• [Task instructions]
Count how many lines of the material contain the word "μόνο". Reply with the number alone.
### Exercise data
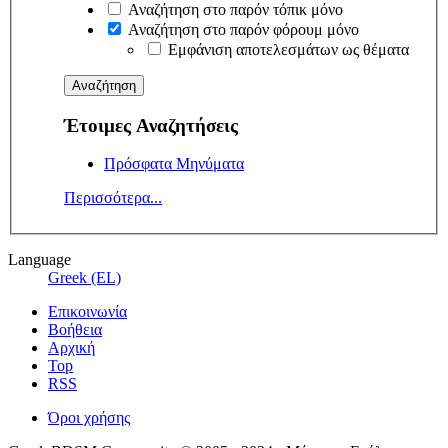
Αναζήτηση στο παρόν τόπικ μόνο
Αναζήτηση στο παρόν φόρουμ μόνο
Εμφάνιση αποτελεσμάτων ως θέματα
Έτοιμες Αναζητήσεις
Πρόσφατα Μηνύματα
Περισσότερα...
Language
Greek (EL)
Επικοινωνία
Βοήθεια
Αρχική
Top
RSS
Όροι χρήσης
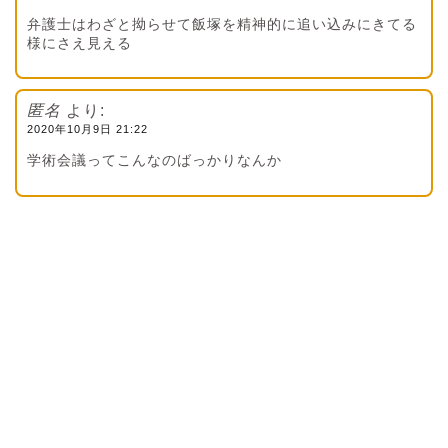
弁護士はわざと拗らせて飯塚を精神的に追い込みにきてる
様にさえ見える
匿名
より:
2020年10月9日 21:22
学術会議ってこんなのばっかりなんか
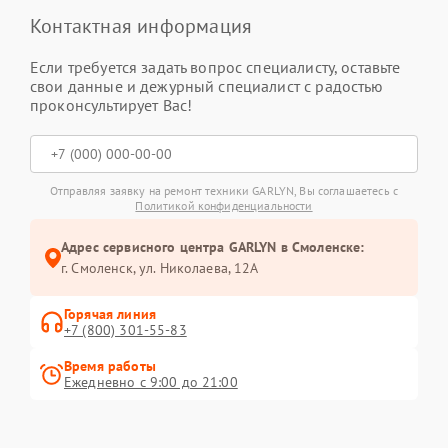
Контактная информация
Если требуется задать вопрос специалисту, оставьте
свои данные и дежурный специалист с радостью
проконсультирует Вас!
Отправляя заявку на ремонт техники GARLYN, Вы соглашаетесь с
Политикой конфиденциальности
Адрес сервисного центра GARLYN в Смоленске:
г. Смоленск, ул. Николаева, 12А
Горячая линия
+7 (800) 301-55-83
Время работы
Ежедневно с 9:00 до 21:00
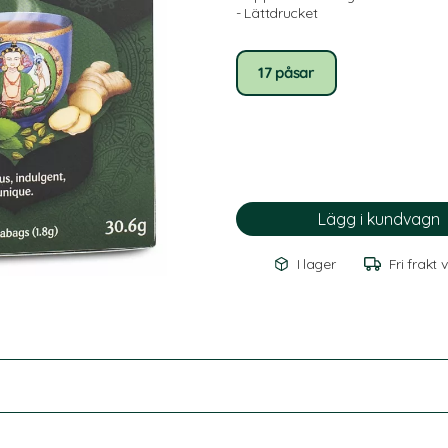
- Lättdrucket
17 påsar
I lager
Fri frakt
######
• [Task output]
2